Per iscriversi è necessario accedere al modulo di prenotazione tramite il sito della Regione Marche a questo link. I referenti degli ospedali e le delle Equipe della Medicina Generale provvederanno a chiamare i pazienti iscritti nella lista per concordare l’appuntamento per la somministrazione della prima dose.

I disabili gravi

Il piano prevede la loro vaccinazione ad aprile. Coloro che non sono assistiti in strutture residenziali o semiresidenziali possono rivolgersi ai medici di famiglia o al personale del Dipartimento di prevenzione dell’Area vasta. Caregiver e conviventi di persone disabili o 'estremamente vulnerabili' potranno accedere alle liste di prenotazione entro aprile. Fanno parte di questa categoria anche i genitori, tutori e affidatari di minori (0-15 anni) che rientrano nella categoria degli 'estremamente vulnerabili' e che, non potendo essere vaccinati direttamente, saranno protetti immunologicamente tramite la vaccinazione dei loro familiari conviventi.

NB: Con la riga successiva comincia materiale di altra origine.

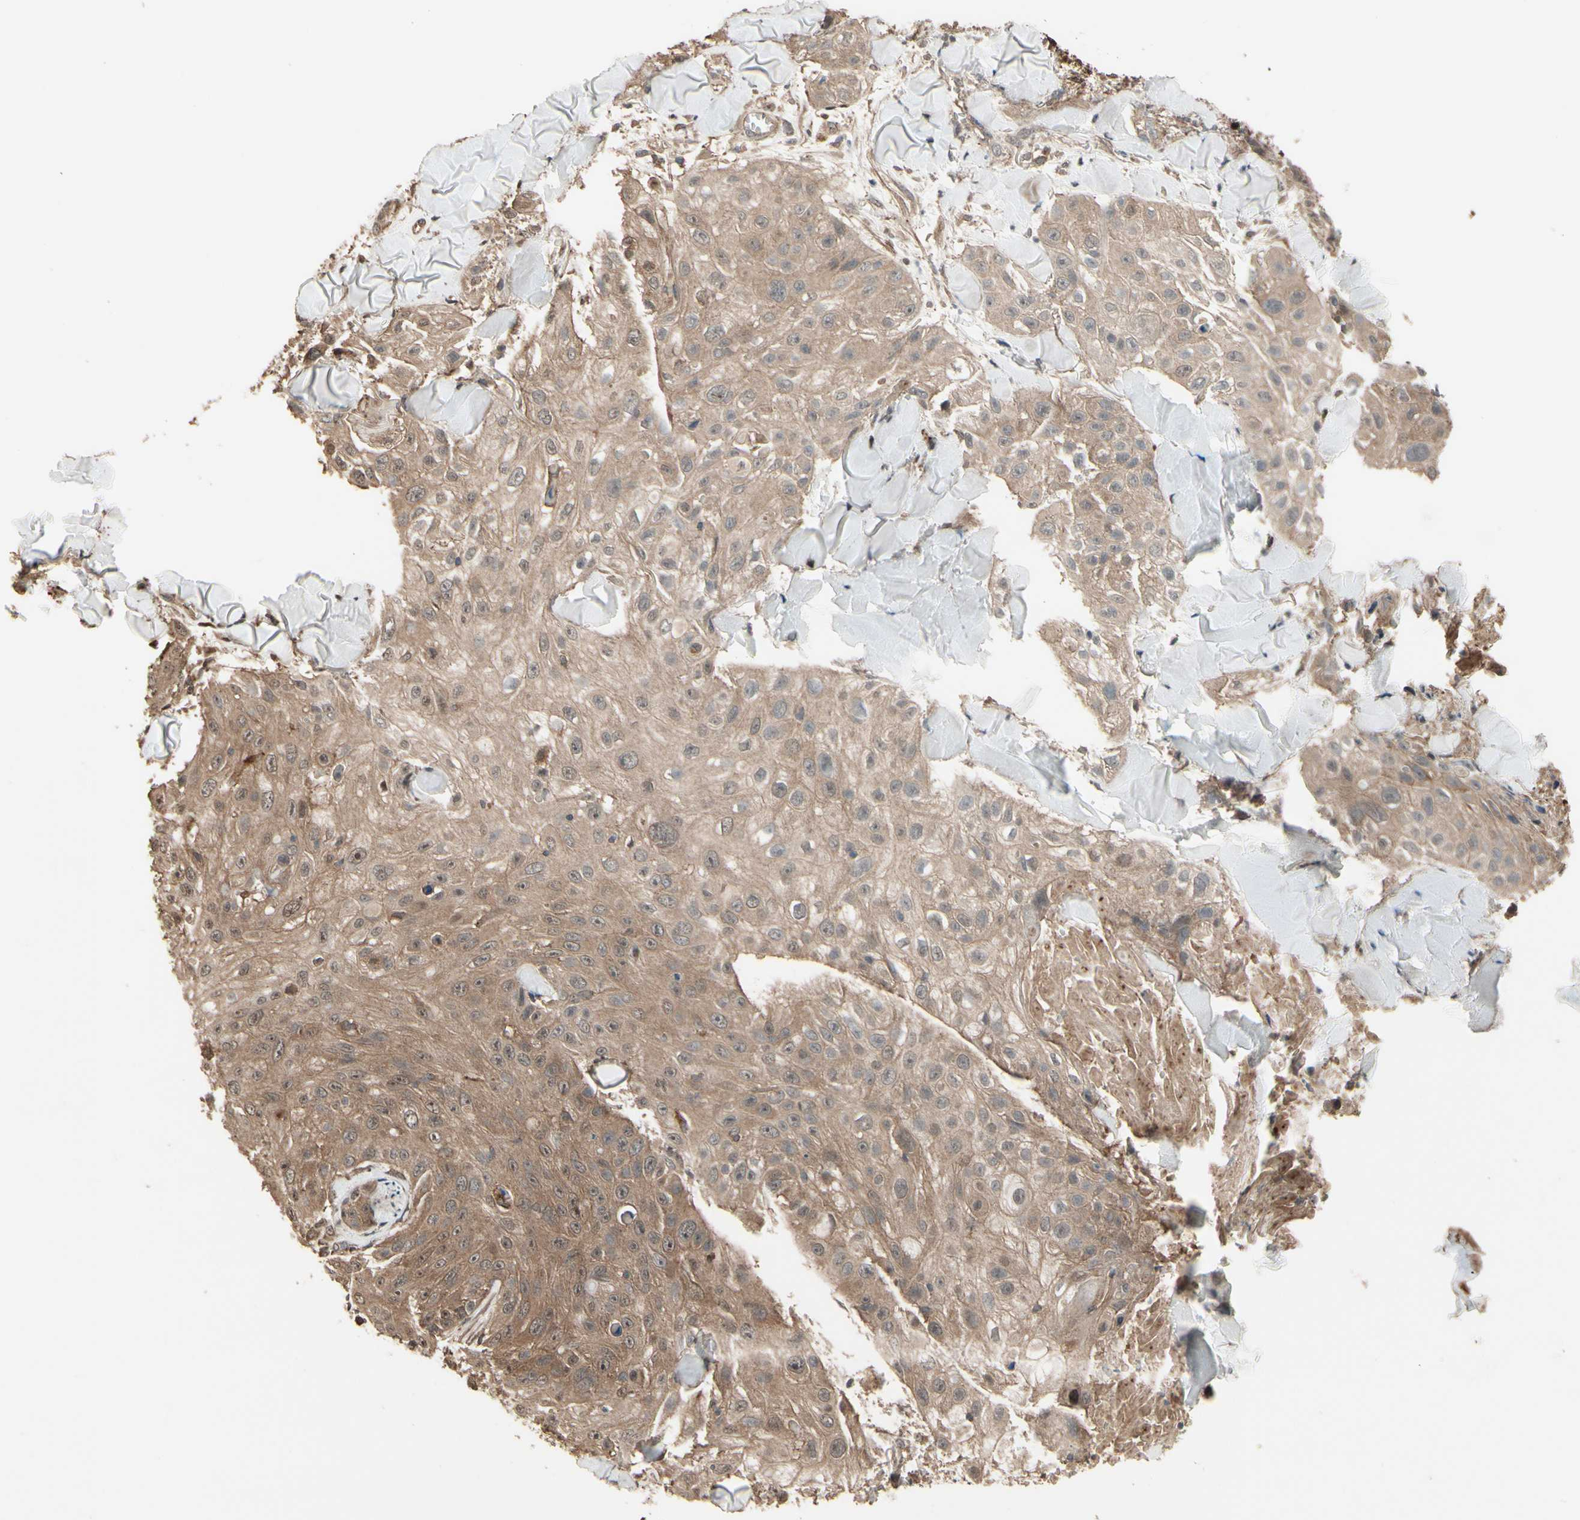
{"staining": {"intensity": "weak", "quantity": "25%-75%", "location": "cytoplasmic/membranous"}, "tissue": "skin cancer", "cell_type": "Tumor cells", "image_type": "cancer", "snomed": [{"axis": "morphology", "description": "Squamous cell carcinoma, NOS"}, {"axis": "topography", "description": "Skin"}], "caption": "A brown stain highlights weak cytoplasmic/membranous positivity of a protein in human skin cancer (squamous cell carcinoma) tumor cells. (Brightfield microscopy of DAB IHC at high magnification).", "gene": "CSF1R", "patient": {"sex": "male", "age": 86}}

Medici liberi professionisti

I medici liberi professionisti saranno vaccinati a partire dai prossimi giorni. Tale percorso era sta già condiviso la scorsa settimana, anche in un incontro, tra il presidente Francesco Acquaroli, l’assessore Filippo Saltamartini e il presidente dell’Ordine dei Medici di Ancona Fulvio Borromei.

Oltre 46.000 prenotazioni nelle prime sei ore di apertura della piattaforma

A sei ore dall’apertura della piattaforma di Poste Italiane per la prenotazione dei vaccini anti-Covid19 sono oltre 46 mila i cittadini marchigiani della fascia d'età 70-79 anni che hanno preso l’appuntamento per la somministrazione del vaccino e che saranno vaccinati nel mese di aprile e dei primi giorni di maggio secondo il piano di rifornimento dei vaccini del commissario straordinario Covid.

"Ringrazio - afferma l'assessore Filippo Saltamartini - il personale della Regione, dell'Asur e di Poste Italiane, tutti coloro i quali permettono questi risultati, anche se capita che con un numero così alto di prenotazioni possano verificarsi dei disguidi che sono stati prontamente risolti. Ringrazio anche i cittadini per la sensibilità e la maturità dimostrata nell'accedere in massa alle vaccinazioni indispensabili per chiudere questa parentesi difficile per tutti noi. Il volume di prenotazioni raggiunte in sole sei ore è quasi la metà dell'intero target di riferimento della fascia 70-79 anni".